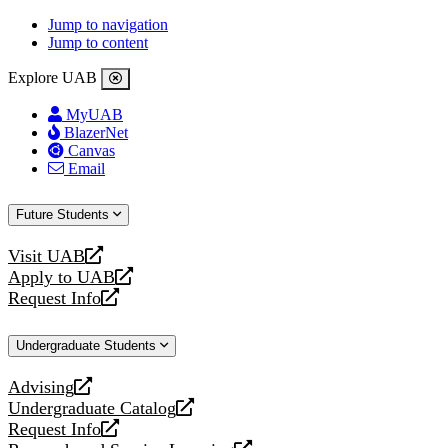
Jump to navigation
Jump to content
Explore UAB
MyUAB
BlazerNet
Canvas
Email
Future Students
Visit UAB
opens
Apply to UAB
a
opens
Request Info
new
a
opens
website
new
a
Undergraduate Students
website
new
website
Advising
opens
Undergraduate Catalog
a
opens
Request Info
new
a
opens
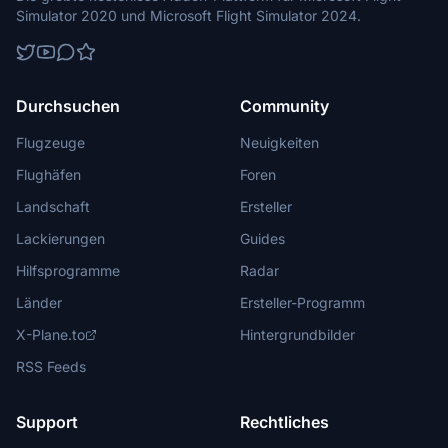
Simulator 2020 und Microsoft Flight Simulator 2024.
Durchsuchen
Community
Flugzeuge
Neuigkeiten
Flughäfen
Foren
Landschaft
Ersteller
Lackierungen
Guides
Hilfsprogramme
Radar
Länder
Ersteller-Programm
X-Plane.to
Hintergrundbilder
RSS Feeds
Support
Rechtliches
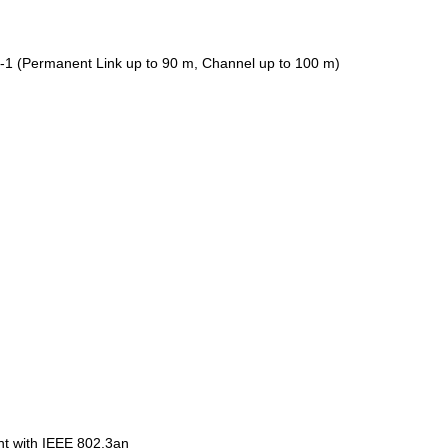
-1 (Permanent Link up to 90 m, Channel up to 100 m)
ant with IEEE 802.3an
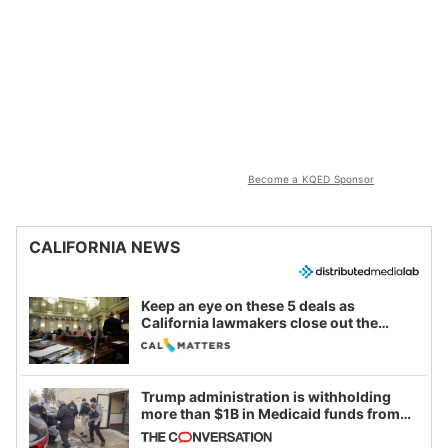
Become a KQED Sponsor
CALIFORNIA NEWS
Keep an eye on these 5 deals as
California lawmakers close out the
legislative session
Trump administration is withholding
more than $1B in Medicaid funds from
California and Minnesota, in latest
example of weaponizing real and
++++++
» Request
Leave every picture out and output the records exactly.

» Result of the task
Jump to navigation
Jump to content
Explore UAB
MyUAB
BlazerNet
Canvas
Email
Future Students
Visit UAB
opens
Apply to UAB
a
opens
Request Info
new
a
opens
website
new
a
Undergraduate Students
website
new
website
Advising
opens
Undergraduate Catalog
a
opens
Request Info
new
a
opens
Simulator 2020 und Microsoft Flight Simulator 2024.
Durchsuchen
Community
Flugzeuge
Neuigkeiten
Flughäfen
Foren
Landschaft
Ersteller
Lackierungen
Guides
Hilfsprogramme
Radar
Länder
Ersteller-Programm
X-Plane.to
Hintergrundbilder
RSS Feeds
Support
Rechtliches
-1 (Permanent Link up to 90 m, Channel up to 100 m)
ant with IEEE 802.3an
Become a KQED Sponsor
CALIFORNIA NEWS
Keep an eye on these 5 deals as
California lawmakers close out the
legislative session
Trump administration is withholding
more than $1B in Medicaid funds from
California and Minnesota, in latest
example of weaponizing real and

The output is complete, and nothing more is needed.